As cicatrizes dos séculos de opressão ainda são visíveis: os salários dos brasileiros negros são, em média, cerca da metade do que os brancos recebem, os negros têm menor expectativa de vida e enfrentam a discriminação frequentemente.

"Isso não é um problema do passado, isso é um problema de hoje", disse uma das historiadoras, Martha Abreu, da Universidade Estadual do Rio de Janeiro (Uerj).

- "As desculpas são insuficientes" -

Este mês, os procuradores convocaram ativistas do movimento negro, funcionários governamentais e do Banco do Brasil para uma audiência pública na escola de samba Portela, símbolo do orgulho negro e da influência afro-brasileira na cultura nacional.

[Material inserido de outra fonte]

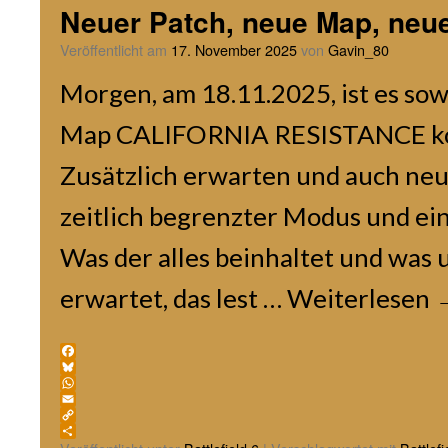
Neuer Patch, neue Map, neu
Veröffentlicht am
17. November 2025
von
Gavin_80
Morgen, am 18.11.2025, ist es sow
Map CALIFORNIA RESISTANCE ko
Zusätzlich erwarten und auch neu
zeitlich begrenzter Modus und ein
Was der alles beinhaltet und was 
erwartet, das lest …
Weiterlesen
Facebook
Bluesky
WhatsApp
Email
Copy
Link
Teilen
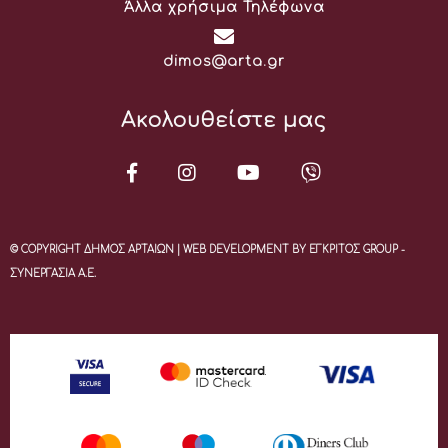
Άλλα χρήσιμα Τηλέφωνα
Email:
dimos@arta.gr
Ακολουθείστε μας
© COPYRIGHT ΔΗΜΟΣ ΑΡΤΑΙΩΝ | WEB DEVELOPMENT BY ΕΓΚΡΙΤΟΣ GROUP -
ΣΥΝΕΡΓΑΣΙΑ Α.Ε.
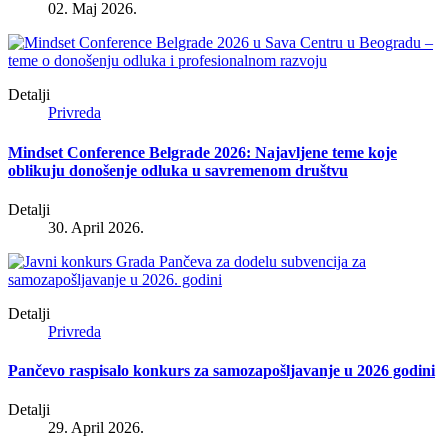
02. Maj 2026.
Detalji
Privreda
Mindset Conference Belgrade 2026: Najavljene teme koje
oblikuju donošenje odluka u savremenom društvu
Detalji
30. April 2026.
Detalji
Privreda
Pančevo raspisalo konkurs za samozapošljavanje u 2026 godini
Detalji
29. April 2026.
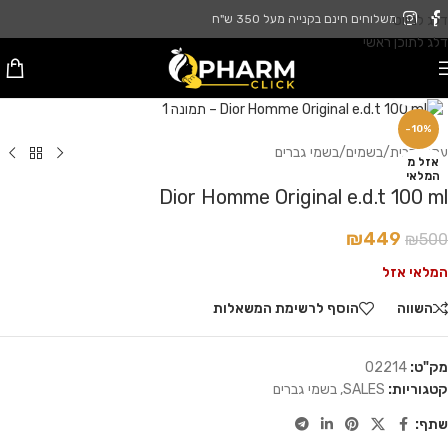
דלג לניווט
משלוחים חינם בקנייה מעל 350 ש"ח
דלג לתוכן ראשי
לחץ להגדלה
-10%
עמוד הבית
/
בשמים
/
בשמי גברים
אזל מ
המלאי
Dior Homme Original e.d.t 100 ml
₪
449
₪
500
המלאי אזל
השווה
הוסף לרשימת המשאלות
מק"ט:
02214
קטגוריות:
SALES
,
בשמי גברים
שתף:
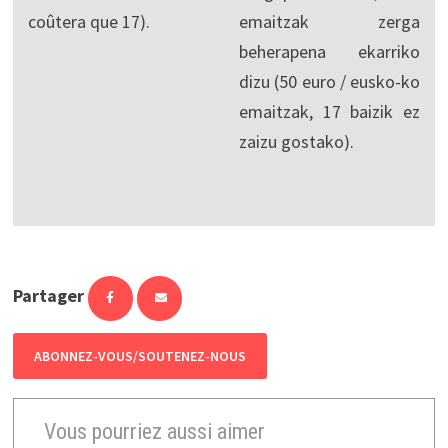
coûtera que 17).
emaitzak zerga
beherapena ekarriko
dizu (50 euro / eusko-ko
emaitzak, 17 baizik ez
zaizu gostako).
Partager
ABONNEZ-VOUS/SOUTENEZ-NOUS
Vous pourriez aussi aimer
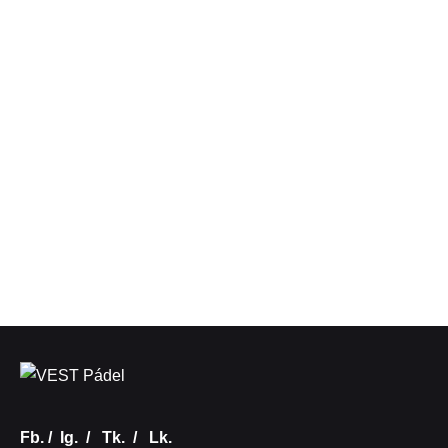
Fb.
/
Ig.
/
Tk.
/
Lk.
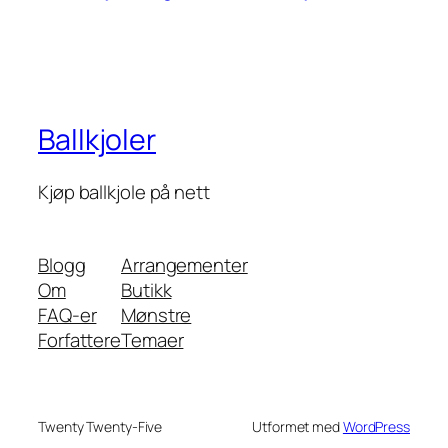
Ballkjoler
Kjøp ballkjole på nett
Blogg
Arrangementer
Om
Butikk
FAQ-er
Mønstre
Forfattere
Temaer
Twenty Twenty-Five
Utformet med
WordPress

André Machado, gerente-executivo do Banco do Brasil, abriu o ato lendo um pedido de desculpas público pelo papel do banco no "processo histórico perverso" da escravidão.

A instituição enfatizou que sua atual diretora-executiva, Tarciana Medeiros, é a primeira mulher negra a ocupar esse cargo na história da empresa.

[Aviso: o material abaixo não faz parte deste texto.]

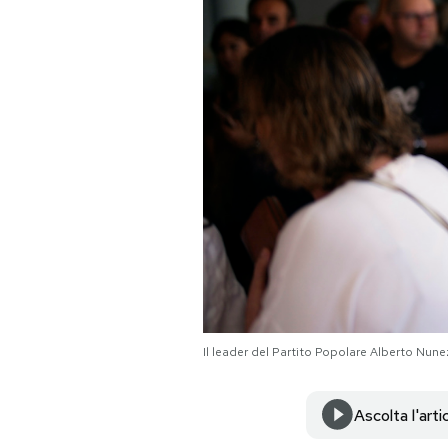
PODCAST
NEWSLETTER
I MIEI PREFERITI
SHOP
CALENDARIO
Il leader del Partito Popolare Alberto Nu
AREA PERSONALE
Area Personale
Ascolta l'arti
Newsletter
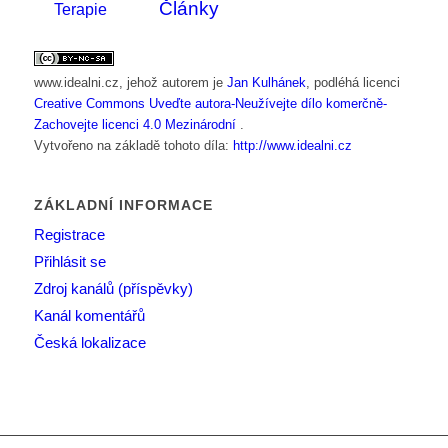
Články
Terapie
www.idealni.cz
, jehož autorem je
Jan Kulhánek
, podléhá licenci
Creative Commons Uveďte autora-Neužívejte dílo komerčně-
Zachovejte licenci 4.0 Mezinárodní
.
Vytvořeno na základě tohoto díla:
http://www.idealni.cz
ZÁKLADNÍ INFORMACE
Registrace
Přihlásit se
Zdroj kanálů (příspěvky)
Kanál komentářů
Česká lokalizace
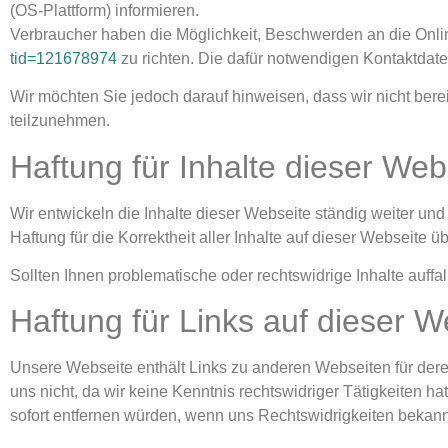
(OS-Plattform) informieren.
Verbraucher haben die Möglichkeit, Beschwerden an die Onli
tid=121678974
zu richten. Die dafür notwendigen Kontaktdat
Wir möchten Sie jedoch darauf hinweisen, dass wir nicht bereit
teilzunehmen.
Haftung für Inhalte dieser Web
Wir entwickeln die Inhalte dieser Webseite ständig weiter und
Haftung für die Korrektheit aller Inhalte auf dieser Webseite üb
Sollten Ihnen problematische oder rechtswidrige Inhalte auffa
Haftung für Links auf dieser W
Unsere Webseite enthält Links zu anderen Webseiten für deren I
uns nicht, da wir keine Kenntnis rechtswidriger Tätigkeiten h
sofort entfernen würden, wenn uns Rechtswidrigkeiten bekan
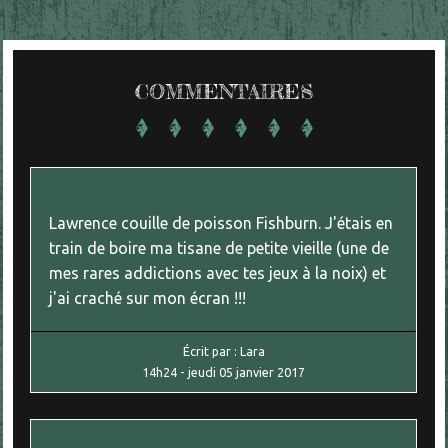
COMMENTAIRES
Lawrence couille de poisson Fishburn. J'étais en
train de boire ma tisane de petite vieille (une de
mes rares addictions avec tes jeux à la noix) et
j'ai craché sur mon écran !!!
Écrit par :
Lara
14h24
-
jeudi 05
janvier 2017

O banco apresentou planos para enfrentar a desigualdade, como financiamento para mulheres negras empreendedoras, planos de carreira acelerados para empregados negros e financiamento de pesquisas sobre questões raciais.

Mas o procurador da República Julio Araújo considerou "insuficientes" essas propostas, e disse à AFP que sua equipe continuará buscando reparações mais amplas.

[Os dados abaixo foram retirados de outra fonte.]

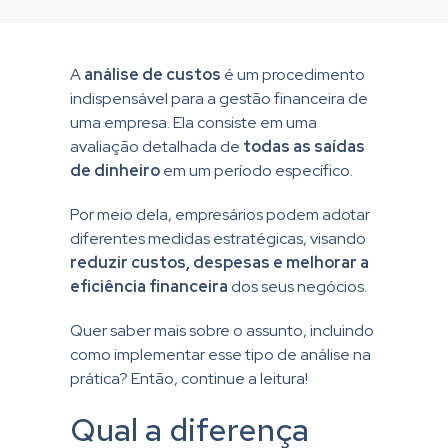
A
análise de custos
é um procedimento
indispensável para a gestão financeira de
uma empresa. Ela consiste em uma
avaliação detalhada de
todas as saídas
de dinheiro
em um período específico.
Por meio dela, empresários podem adotar
diferentes medidas estratégicas, visando
reduzir custos, despesas e melhorar a
eficiência financeira
dos seus negócios.
Quer saber mais sobre o assunto, incluindo
como implementar esse tipo de análise na
prática? Então, continue a leitura!
Qual a diferença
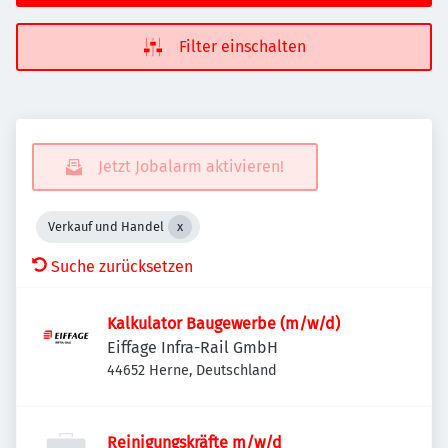
Filter einschalten
Jetzt Jobalarm aktivieren!
Verkauf und Handel
Suche zurücksetzen
Kalkulator Baugewerbe (m/w/d)
Eiffage Infra-Rail GmbH
44652 Herne, Deutschland
Reinigungskräfte m/w/d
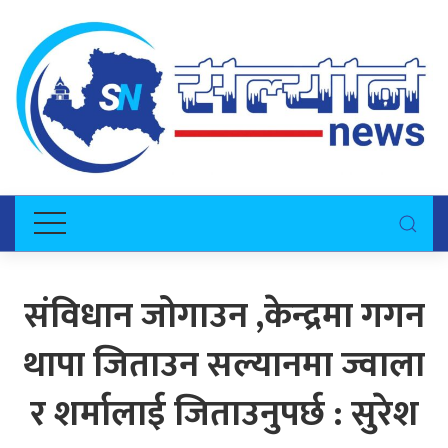
संविधान जोगाउन ,केन्द्रमा गगन
थापा जिताउन सल्यानमा ज्वाला
र शर्मालाई जिताउनुपर्छ : सुरेश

Os participantes também ficaram desapontados.

"Quando a gente fala em reparação, não pode ser só um pedido de desculpas", disse à AFP Sílvia de Mendonça, ativista do Movimento Negro Unificado, de 62 anos.

Mendonça listou uma série de projetos que as comunidades negras esperam financiar com eventuais reparações: educação, cuidado infantil acessível, centros culturais, reforma policial, capacitação profissional.

"Não é necessariamente indenizar financeiramente, porque não adianta... Mas de alguma forma empoderar, capacitar, incluir e dialogar políticas públicas com essa população", acrescentou.

- Por trás das "impressões digitais" -

O Brasil foi o maior importador mundial de africanos durante o comércio transatlântico de escravizados.

Estima-se que 5,5 milhões de escravizados tenham sido trazidos entre os séculos XVI e XIX para o Brasil.

Os historiadores destacam os estreitos vínculos do Banco do Brasil com a escravidão.

Bernardino de Sá, seu maior acionista individual, foi um dos principais traficantes de escravizados do mundo, ao trazer 19.000 africanos para o Brasil entre 1825 e 1851, até mesmo depois da proibição do comércio em 1850.

O então diretor do banco, João Henrique Ulrich, começou como traficante de escravizados em Angola, enquanto João Pereira Darigue Faro, vice-presidente, vinha da família que mais possuía escravos na principal região produtora de café do Brasil, o Vale do Paraíba, no estado do Rio.

O estudo também apontou como o Banco do Brasil utilizou seu capital - em grande parte procedente do comércio de escravizados - para financiar toda uma economia baseada na escravidão.

Os negros não se tornaram apenas mão de obra, mas também ativos financeiros que garantiam empréstimos e geraram grandes riquezas.

O debate vai além do Brasil: as nações africanas celebraram neste mês uma conferência pioneira sobre reparações pelo devastador legado da escravidão no continente.

O anfitrião, o presidente de Gana, Nana Akufo-Addo, apelou às nações africanas e caribenhas que se unam para exigir justiça dos países ocidentais.

Os historiadores planejam investigar outras empresas e famílias cuja riqueza atual esteja vinculada à escravidão, revelou Abreu.

"No Brasil, às vezes, parece que a escravidão aconteceu e ninguém participou, não tem as impressões digitais de ninguém", disse Araújo.

"É necessário pensar como a gente enxerga esse passado e como a gente olha no presente e no futuro dado esse crime contra a humanidade que aconteceu aqui. E aí é necessário pensar também em ações de reparação", concluiu.